CHARLOTTESVILLE, VA (CVILLE RIGHT NOW) – City Manager Sam Sanders has told City Council the Kindlewood redevelopment project is “at a crossroads”.

Phase 2 of the construction is happening now, and Phase 3 will begin shortly, but planning for the fourth and final phase is in trouble without additional money.

Phase 4 promises to build 131 affordable units with $4.5-million dedicated out of the Charlottesville capital improvements plan fund.

“I think the way we all look at Kindlewood is the city has deeply invested in this project,” Sanders said. “We currently have $4.5-million committed in the CIP for Phase 4, and there is a $3-million funding gap to get to the number of units that are expected based on the original agreement.”

Sanders said the 131 units that are supposed to be built in Phase 4 would bring the total development to 425 units, which is the bottom of the amount for which the city has asked.

“With no additional funding, there is an indication they do not see being able to produce the 425 units and the number would be 388 units instead,” Sanders noted.

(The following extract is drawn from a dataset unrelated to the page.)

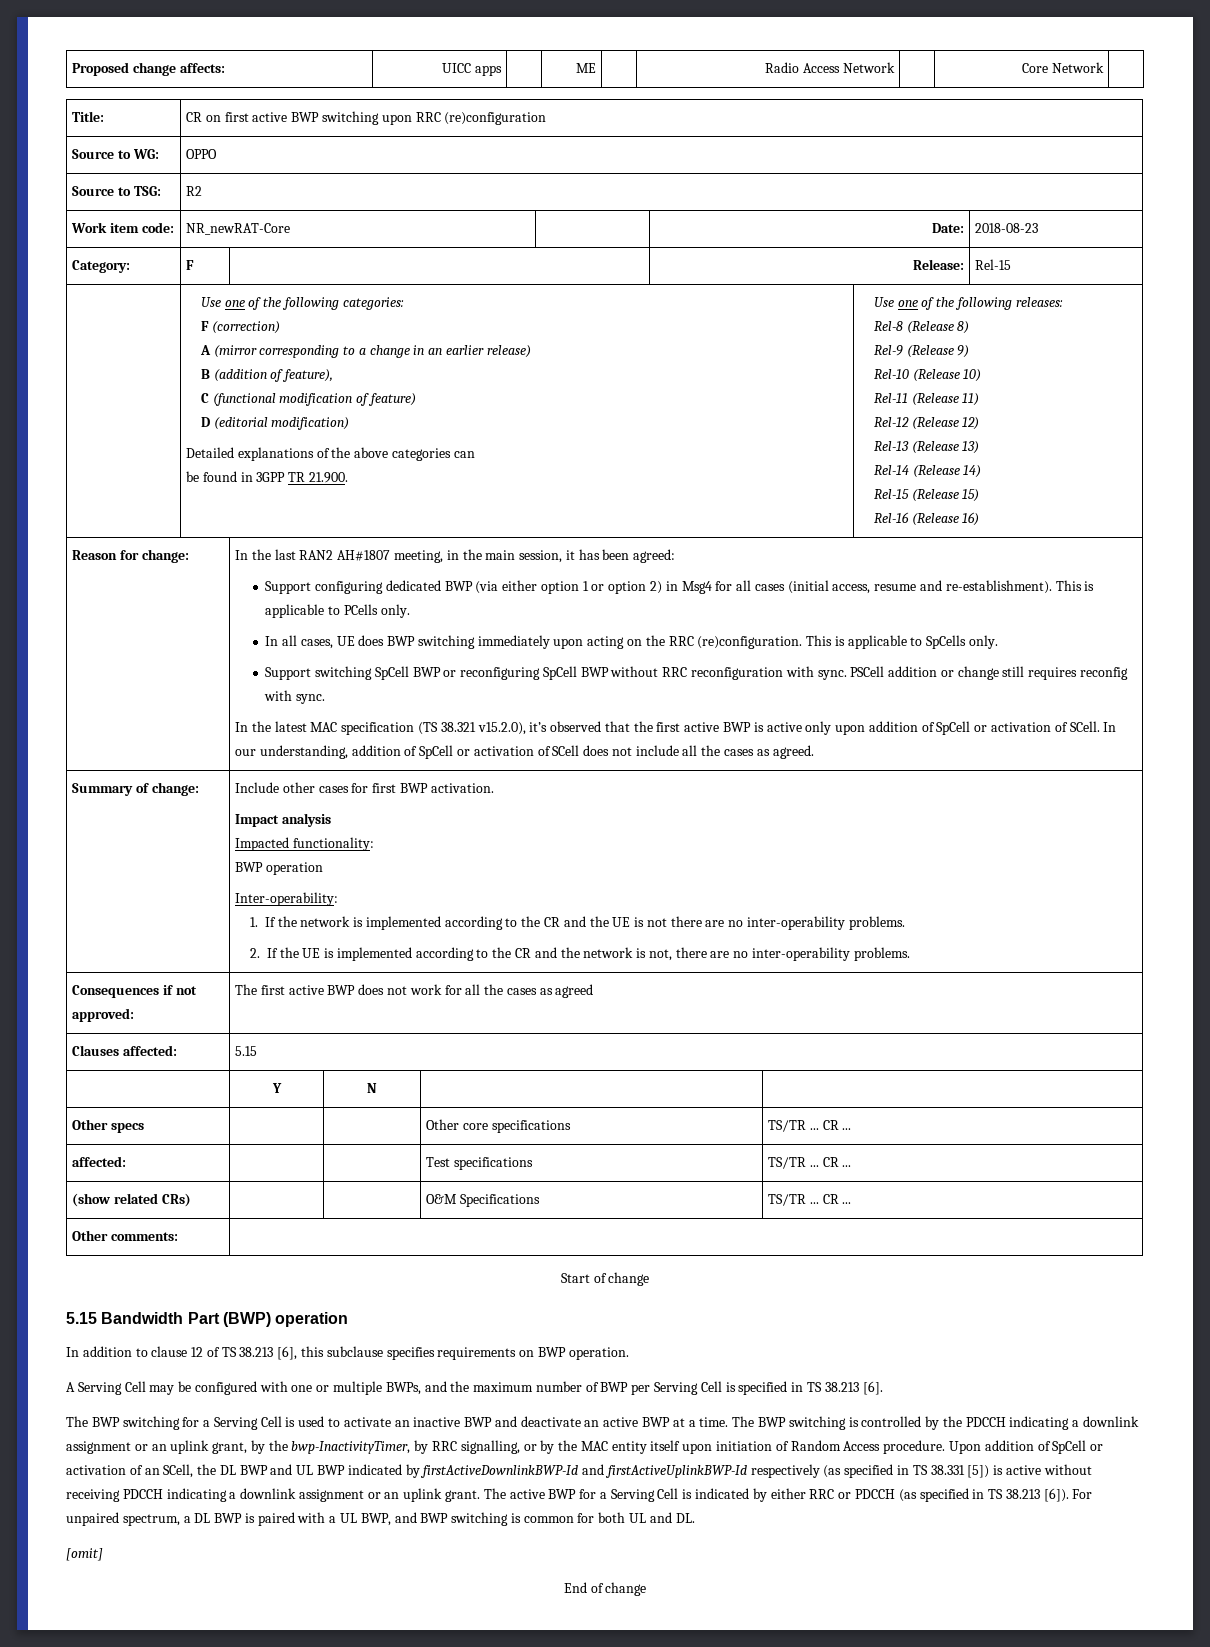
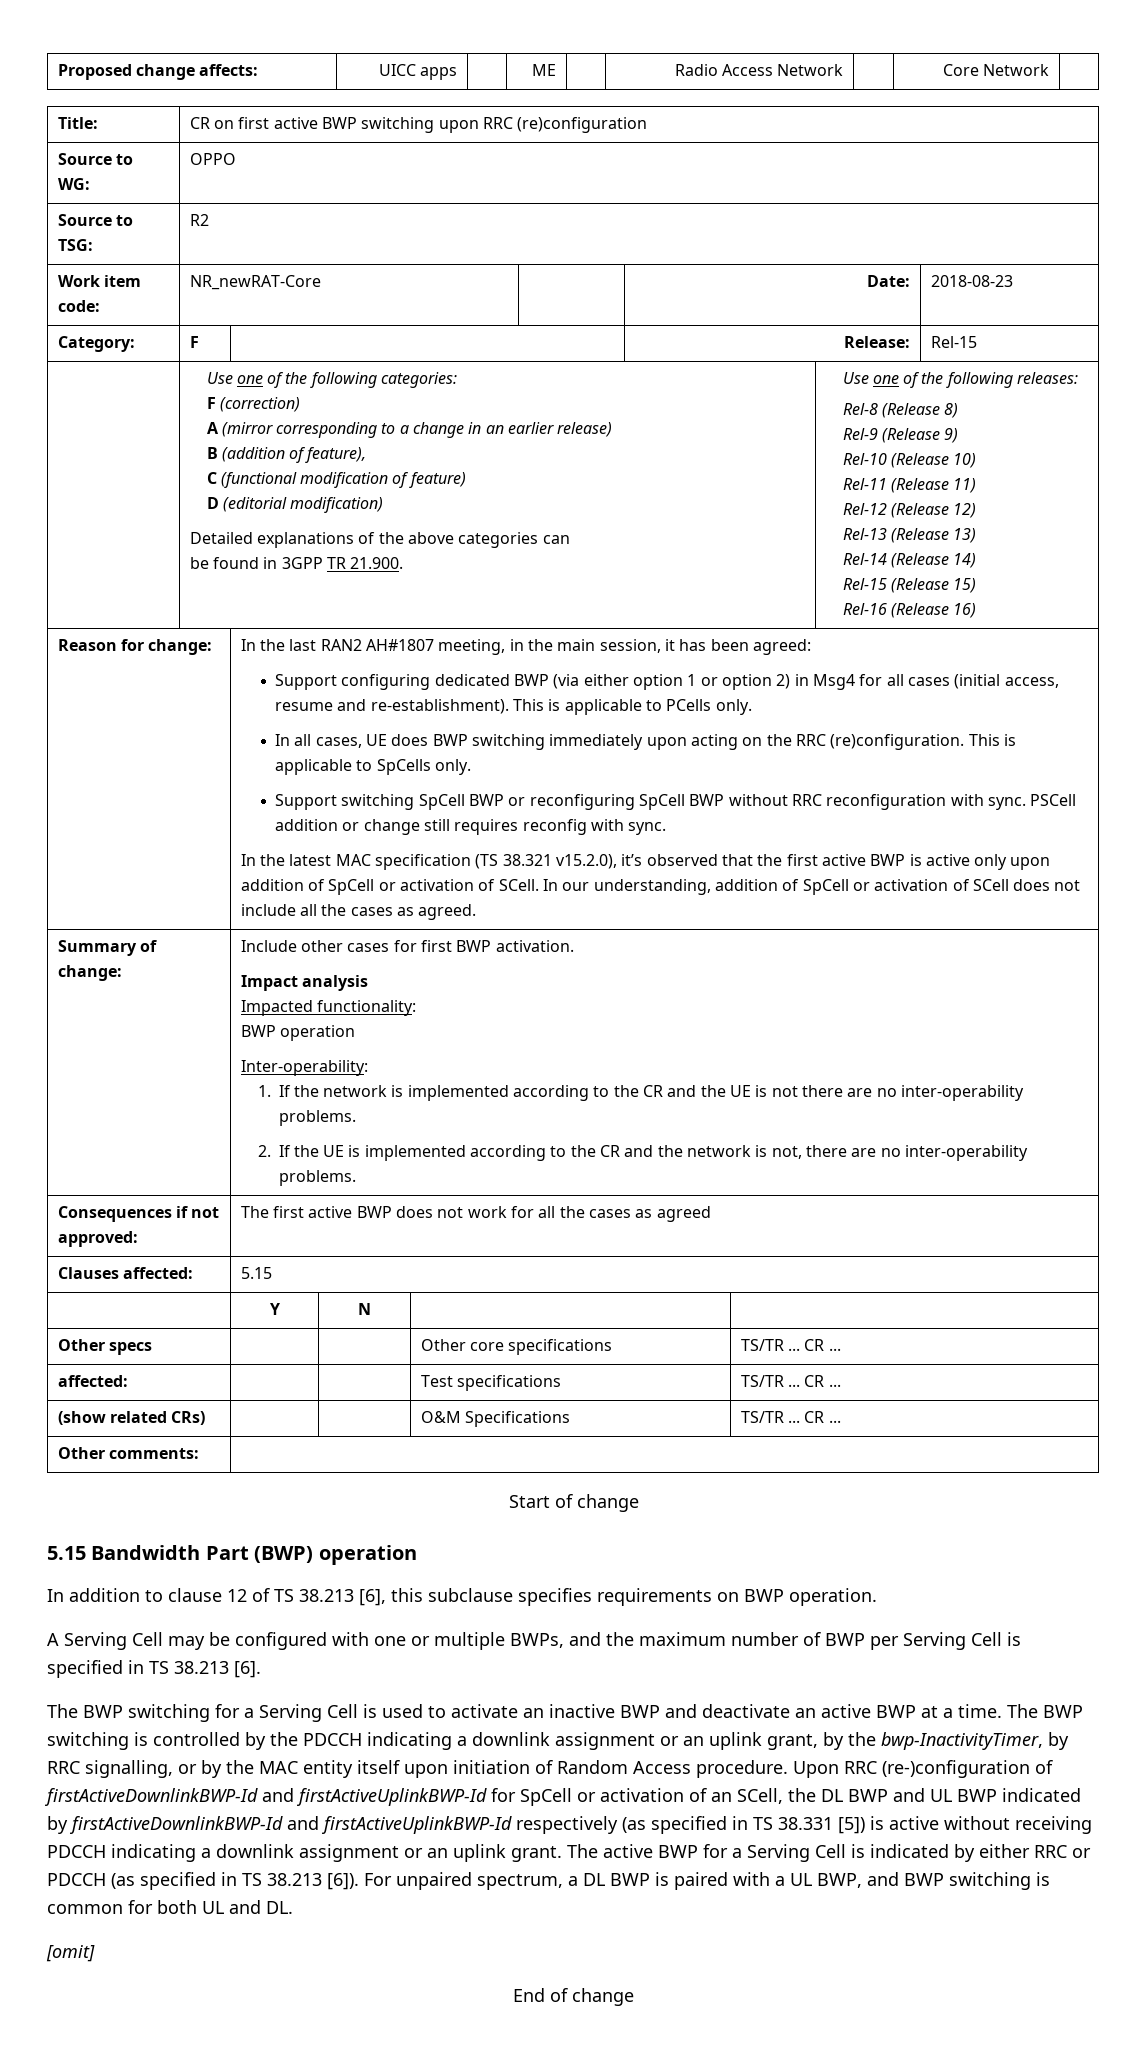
[984,1440,1051,1451] addition of -> [844,1760,1053,1778] [44,1788,516,1806] RRC (re-)configuration of firstActiveDownlinkBWP-Id and firstActiveUplinkBWP-Id for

The extra money would need to be injected into the 2027 budget on which work has begun constructing.

Sanders said, “We know this is going to require some conversation, and we’re reworking out work session schedule, the first wave of your work session discussions for the new year.”

The City Manager noted each phase has had some sort of issue that has required revisiting.

“Kindlewood is a very complicated project, I’ve been talking about this my whole tenure here about how complicated this project here and I could have said that from Day One,” Sanders said.

“I think what we have found is at each phase we’ve had to come back to the drawing board to figure out what next, what next, and what next.”

Sanders concluded, “Most of it is we’re in a time that things are changing so rapidly, and it’s very expensive to do the things we have dreamed of being able to do here.”

The Kindlewood work session is likely happening in January.

Kindlewood is the ongoing $68-million rebuilding of what had been known as Friendship Village, a 150 unit low-income housing development that had fallen into ill repair.

Piedmont Housing Alliance has helped oversee rebuilding the development into some three times more units than Friendship Village, and with zero displacement during the construction.